RECORDS TO USE:
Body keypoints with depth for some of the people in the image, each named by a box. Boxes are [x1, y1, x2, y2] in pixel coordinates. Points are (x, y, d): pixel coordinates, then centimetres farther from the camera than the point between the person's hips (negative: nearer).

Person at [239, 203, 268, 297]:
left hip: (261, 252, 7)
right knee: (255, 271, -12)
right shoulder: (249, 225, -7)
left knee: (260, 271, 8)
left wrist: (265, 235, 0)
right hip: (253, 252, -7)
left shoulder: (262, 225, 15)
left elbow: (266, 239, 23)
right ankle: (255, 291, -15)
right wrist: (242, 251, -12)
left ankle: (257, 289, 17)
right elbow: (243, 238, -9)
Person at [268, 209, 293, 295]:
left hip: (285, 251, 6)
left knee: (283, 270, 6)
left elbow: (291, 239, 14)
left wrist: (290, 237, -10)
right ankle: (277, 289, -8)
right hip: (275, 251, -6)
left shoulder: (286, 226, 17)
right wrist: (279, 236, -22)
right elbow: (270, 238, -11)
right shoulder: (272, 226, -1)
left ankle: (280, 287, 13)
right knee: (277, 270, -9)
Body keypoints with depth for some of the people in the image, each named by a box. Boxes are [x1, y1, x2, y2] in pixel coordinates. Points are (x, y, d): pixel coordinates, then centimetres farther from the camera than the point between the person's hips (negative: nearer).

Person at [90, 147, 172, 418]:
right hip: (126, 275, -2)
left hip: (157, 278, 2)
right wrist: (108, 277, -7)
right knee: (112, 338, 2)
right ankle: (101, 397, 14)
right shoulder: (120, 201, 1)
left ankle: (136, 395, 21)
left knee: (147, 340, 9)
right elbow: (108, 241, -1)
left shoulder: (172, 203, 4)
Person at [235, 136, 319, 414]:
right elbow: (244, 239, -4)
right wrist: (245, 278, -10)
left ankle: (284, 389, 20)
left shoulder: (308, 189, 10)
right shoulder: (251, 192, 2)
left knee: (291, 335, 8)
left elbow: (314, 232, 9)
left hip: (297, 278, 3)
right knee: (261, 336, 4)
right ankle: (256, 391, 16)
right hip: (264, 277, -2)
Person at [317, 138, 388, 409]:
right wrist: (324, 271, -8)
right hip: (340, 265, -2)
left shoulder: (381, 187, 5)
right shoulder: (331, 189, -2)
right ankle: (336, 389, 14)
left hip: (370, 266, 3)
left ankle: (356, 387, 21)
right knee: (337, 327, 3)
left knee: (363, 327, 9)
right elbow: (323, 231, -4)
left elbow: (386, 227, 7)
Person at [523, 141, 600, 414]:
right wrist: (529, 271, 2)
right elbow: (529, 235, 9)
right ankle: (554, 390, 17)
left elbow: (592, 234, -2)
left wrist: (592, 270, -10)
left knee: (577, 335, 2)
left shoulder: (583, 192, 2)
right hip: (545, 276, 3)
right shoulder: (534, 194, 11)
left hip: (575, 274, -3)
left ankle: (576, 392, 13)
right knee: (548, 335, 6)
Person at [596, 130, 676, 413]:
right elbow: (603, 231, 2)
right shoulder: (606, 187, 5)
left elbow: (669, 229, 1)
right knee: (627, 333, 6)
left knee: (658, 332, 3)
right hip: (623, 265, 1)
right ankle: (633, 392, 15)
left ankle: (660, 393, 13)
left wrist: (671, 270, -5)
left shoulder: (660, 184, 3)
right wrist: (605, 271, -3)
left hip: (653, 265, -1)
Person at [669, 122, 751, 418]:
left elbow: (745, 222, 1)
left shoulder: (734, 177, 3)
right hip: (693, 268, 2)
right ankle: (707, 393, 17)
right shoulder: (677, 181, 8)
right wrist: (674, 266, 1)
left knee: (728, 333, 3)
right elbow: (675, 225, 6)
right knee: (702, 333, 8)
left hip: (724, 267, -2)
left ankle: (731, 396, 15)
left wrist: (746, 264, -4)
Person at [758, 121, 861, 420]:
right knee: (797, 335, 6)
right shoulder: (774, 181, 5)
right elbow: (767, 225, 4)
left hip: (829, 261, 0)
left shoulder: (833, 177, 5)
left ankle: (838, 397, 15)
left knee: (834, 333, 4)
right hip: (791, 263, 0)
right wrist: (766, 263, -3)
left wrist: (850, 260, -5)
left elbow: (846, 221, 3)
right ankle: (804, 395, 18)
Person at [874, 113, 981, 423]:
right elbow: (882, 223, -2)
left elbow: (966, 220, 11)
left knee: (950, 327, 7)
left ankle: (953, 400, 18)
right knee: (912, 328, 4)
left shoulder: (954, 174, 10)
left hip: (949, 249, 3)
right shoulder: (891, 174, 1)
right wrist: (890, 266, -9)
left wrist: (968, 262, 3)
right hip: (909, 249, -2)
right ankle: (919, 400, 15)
* * *
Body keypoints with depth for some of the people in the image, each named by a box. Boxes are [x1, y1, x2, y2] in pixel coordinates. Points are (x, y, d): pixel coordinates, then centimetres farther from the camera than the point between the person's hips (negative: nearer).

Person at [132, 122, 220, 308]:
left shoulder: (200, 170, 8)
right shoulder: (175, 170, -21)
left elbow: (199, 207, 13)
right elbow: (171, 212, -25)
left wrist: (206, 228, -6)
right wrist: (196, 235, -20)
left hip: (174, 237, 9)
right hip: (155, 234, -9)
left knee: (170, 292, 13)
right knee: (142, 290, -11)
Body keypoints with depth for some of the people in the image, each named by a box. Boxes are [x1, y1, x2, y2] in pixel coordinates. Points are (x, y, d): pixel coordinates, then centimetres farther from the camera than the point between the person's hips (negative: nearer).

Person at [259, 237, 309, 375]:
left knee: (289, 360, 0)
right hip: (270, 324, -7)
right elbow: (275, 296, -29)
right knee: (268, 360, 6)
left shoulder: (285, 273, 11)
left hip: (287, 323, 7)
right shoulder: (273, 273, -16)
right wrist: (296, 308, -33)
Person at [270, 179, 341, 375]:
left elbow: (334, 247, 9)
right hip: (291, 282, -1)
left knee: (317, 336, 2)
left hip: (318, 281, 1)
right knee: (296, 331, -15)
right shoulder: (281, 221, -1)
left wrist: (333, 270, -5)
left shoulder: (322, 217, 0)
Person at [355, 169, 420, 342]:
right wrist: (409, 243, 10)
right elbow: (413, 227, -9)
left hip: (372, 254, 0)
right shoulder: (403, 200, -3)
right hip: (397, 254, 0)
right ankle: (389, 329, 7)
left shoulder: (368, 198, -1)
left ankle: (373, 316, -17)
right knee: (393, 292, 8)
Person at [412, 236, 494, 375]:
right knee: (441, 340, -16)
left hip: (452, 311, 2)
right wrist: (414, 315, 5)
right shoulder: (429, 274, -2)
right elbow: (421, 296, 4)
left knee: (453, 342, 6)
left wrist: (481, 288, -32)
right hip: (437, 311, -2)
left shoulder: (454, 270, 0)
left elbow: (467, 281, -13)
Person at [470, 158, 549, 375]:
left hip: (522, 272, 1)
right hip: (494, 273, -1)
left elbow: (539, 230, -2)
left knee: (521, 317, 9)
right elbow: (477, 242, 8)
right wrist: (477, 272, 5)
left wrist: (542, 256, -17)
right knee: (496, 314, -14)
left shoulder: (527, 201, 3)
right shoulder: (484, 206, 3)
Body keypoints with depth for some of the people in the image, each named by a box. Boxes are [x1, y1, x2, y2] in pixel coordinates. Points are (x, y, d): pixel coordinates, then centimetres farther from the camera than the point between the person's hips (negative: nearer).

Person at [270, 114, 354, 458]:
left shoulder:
==
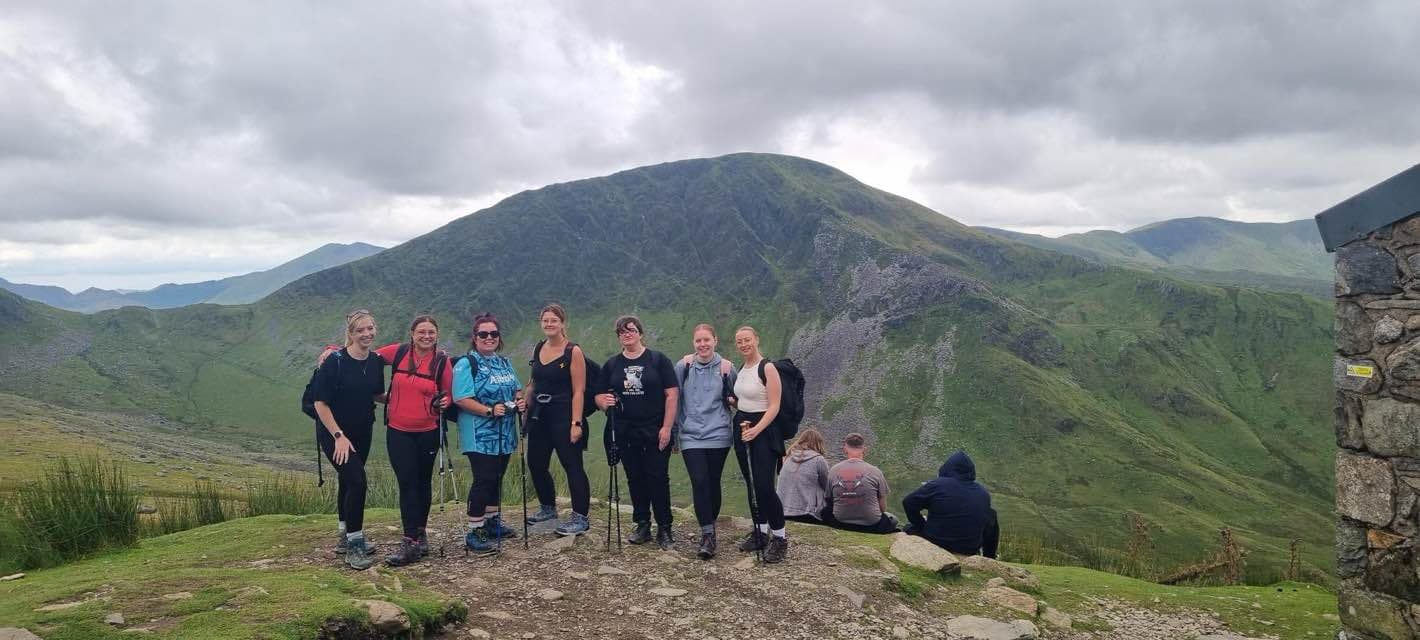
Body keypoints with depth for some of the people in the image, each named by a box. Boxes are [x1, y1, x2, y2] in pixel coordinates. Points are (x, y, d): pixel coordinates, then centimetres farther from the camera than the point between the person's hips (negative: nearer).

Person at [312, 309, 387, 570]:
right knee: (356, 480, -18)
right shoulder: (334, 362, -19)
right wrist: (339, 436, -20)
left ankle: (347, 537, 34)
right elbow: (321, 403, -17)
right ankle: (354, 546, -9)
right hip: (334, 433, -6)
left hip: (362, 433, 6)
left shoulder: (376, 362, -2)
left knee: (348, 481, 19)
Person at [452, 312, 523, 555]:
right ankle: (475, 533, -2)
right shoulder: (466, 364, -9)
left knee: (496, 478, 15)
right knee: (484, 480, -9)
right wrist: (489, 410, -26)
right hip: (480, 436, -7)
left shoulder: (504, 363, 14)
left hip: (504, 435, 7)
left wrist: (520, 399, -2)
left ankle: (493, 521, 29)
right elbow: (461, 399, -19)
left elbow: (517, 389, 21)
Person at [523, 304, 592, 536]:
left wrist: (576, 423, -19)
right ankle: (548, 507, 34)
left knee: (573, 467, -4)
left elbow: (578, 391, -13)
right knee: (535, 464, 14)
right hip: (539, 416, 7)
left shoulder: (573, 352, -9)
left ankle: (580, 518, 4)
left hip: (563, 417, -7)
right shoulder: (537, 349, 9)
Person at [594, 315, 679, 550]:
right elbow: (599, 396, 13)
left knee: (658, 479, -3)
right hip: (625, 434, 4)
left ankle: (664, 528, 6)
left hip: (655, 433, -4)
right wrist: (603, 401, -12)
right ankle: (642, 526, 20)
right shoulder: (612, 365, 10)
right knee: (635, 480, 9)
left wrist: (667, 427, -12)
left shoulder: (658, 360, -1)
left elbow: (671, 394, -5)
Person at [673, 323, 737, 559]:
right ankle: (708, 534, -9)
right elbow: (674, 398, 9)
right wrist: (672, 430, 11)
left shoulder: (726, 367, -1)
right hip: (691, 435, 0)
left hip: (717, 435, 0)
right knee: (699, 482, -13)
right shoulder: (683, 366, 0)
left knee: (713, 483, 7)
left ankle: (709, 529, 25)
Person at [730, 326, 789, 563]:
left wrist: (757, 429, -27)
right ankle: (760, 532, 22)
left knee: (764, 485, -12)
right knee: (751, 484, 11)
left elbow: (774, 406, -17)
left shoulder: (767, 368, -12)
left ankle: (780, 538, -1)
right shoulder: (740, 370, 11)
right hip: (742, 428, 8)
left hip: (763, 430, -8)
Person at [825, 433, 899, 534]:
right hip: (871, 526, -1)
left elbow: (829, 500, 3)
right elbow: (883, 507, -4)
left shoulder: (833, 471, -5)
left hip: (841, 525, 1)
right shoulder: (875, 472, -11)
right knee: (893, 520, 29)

WORK INSTRUCTION: Nothing should appear in the answer except the lines above from the line with "right elbow: (461, 399, -19)" through the line with "right knee: (893, 520, 29)", both included, written out exactly.

ANSWER SECTION:
right elbow: (461, 399, -19)
left elbow: (517, 389, 21)
Person at [523, 304, 592, 536]:
left wrist: (576, 423, -19)
right ankle: (548, 507, 34)
left knee: (573, 467, -4)
left elbow: (578, 391, -13)
right knee: (535, 464, 14)
right hip: (539, 416, 7)
left shoulder: (573, 352, -9)
left ankle: (580, 518, 4)
left hip: (563, 417, -7)
right shoulder: (537, 349, 9)
Person at [594, 315, 679, 550]:
right elbow: (599, 396, 13)
left knee: (658, 479, -3)
right hip: (625, 434, 4)
left ankle: (664, 528, 6)
left hip: (655, 433, -4)
right wrist: (603, 401, -12)
right ankle: (642, 526, 20)
right shoulder: (612, 365, 10)
right knee: (635, 480, 9)
left wrist: (667, 427, -12)
left shoulder: (658, 360, -1)
left elbow: (671, 394, -5)
Person at [673, 323, 737, 559]:
right ankle: (708, 534, -9)
right elbow: (674, 398, 9)
right wrist: (672, 430, 11)
left shoulder: (726, 367, -1)
right hip: (691, 435, 0)
left hip: (717, 435, 0)
right knee: (699, 482, -13)
right shoulder: (683, 366, 0)
left knee: (713, 483, 7)
left ankle: (709, 529, 25)
Person at [730, 326, 789, 563]:
left wrist: (757, 429, -27)
right ankle: (760, 532, 22)
left knee: (764, 485, -12)
right knee: (751, 484, 11)
left elbow: (774, 406, -17)
left shoulder: (767, 368, -12)
left ankle: (780, 538, -1)
right shoulder: (740, 370, 11)
right hip: (742, 428, 8)
left hip: (763, 430, -8)
Person at [825, 433, 899, 534]:
right hip: (871, 526, -1)
left elbow: (829, 500, 3)
right elbow: (883, 507, -4)
left shoulder: (833, 471, -5)
left hip: (841, 525, 1)
right shoulder: (875, 472, -11)
right knee: (893, 520, 29)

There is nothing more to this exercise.